=== Source passage ===

/---

The window

Grey hood

Grey hood

I moved recently. My family and I packed up our house in Glebe and moved a couple of streets over. This suited us. We didn't want to travel to a new suburb and disrupt my son's first year of school. It's been hard enough for the poor kid getting used to kindergarten. Uprooting Bailey and dumping him into a new school with new faces would be upsetting for everyone.

Our new house is smaller – about half the size of our previous. There is no view. It's an inner city terrace, one in a row, facing another row of terraces. Small but charming and I like that we all sleep on the same level.

Our old house had big windows that looked out towards a park. The park had children's play equipment, grass, fig trees. Not quite picturesque but a nice touch of green amidst all the urban sprawl. My children had birthday parties there.

It was a nice park. At least during the day. At night it became something different.

Living inner-city is different from living in the outer suburbs where everything seems peaceful and there at least exists the illusion of safety. An inner-city suburb has a slightly dangerous unpredictable energy. Above the constant hum of traffic, police sirens wail. Walls are thin. You hear voices raised in anger and in joy. That's part of the inner-city's charm.

Street to street this vibe can change quite dramatically. Some areas feel wilder than others, more dangerous and unpredictable. My old house was in one such area.

\---

=== Exercise prompt ===
Reproduce word for word the part of the moving-house passage starting with "I moved recently." and going on through "birthday parties there.".

=== Supplied data ===

/---

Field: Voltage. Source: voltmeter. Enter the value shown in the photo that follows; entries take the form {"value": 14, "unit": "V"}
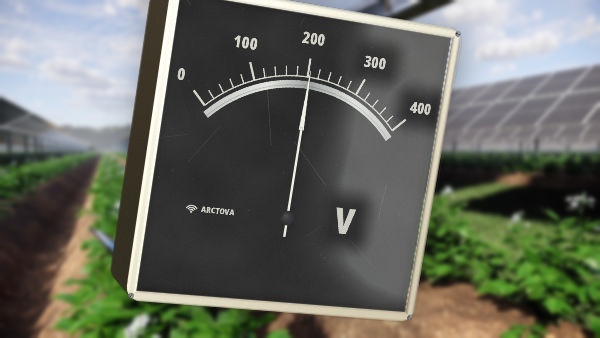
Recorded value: {"value": 200, "unit": "V"}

\---

=== Task solution ===
I moved recently. My family and I packed up our house in Glebe and moved a couple of streets over. This suited us. We didn't want to travel to a new suburb and disrupt my son's first year of school. It's been hard enough for the poor kid getting used to kindergarten. Uprooting Bailey and dumping him into a new school with new faces would be upsetting for everyone.

Our new house is smaller – about half the size of our previous. There is no view. It's an inner city terrace, one in a row, facing another row of terraces. Small but charming and I like that we all sleep on the same level.

Our old house had big windows that looked out towards a park. The park had children's play equipment, grass, fig trees. Not quite picturesque but a nice touch of green amidst all the urban sprawl. My children had birthday parties there.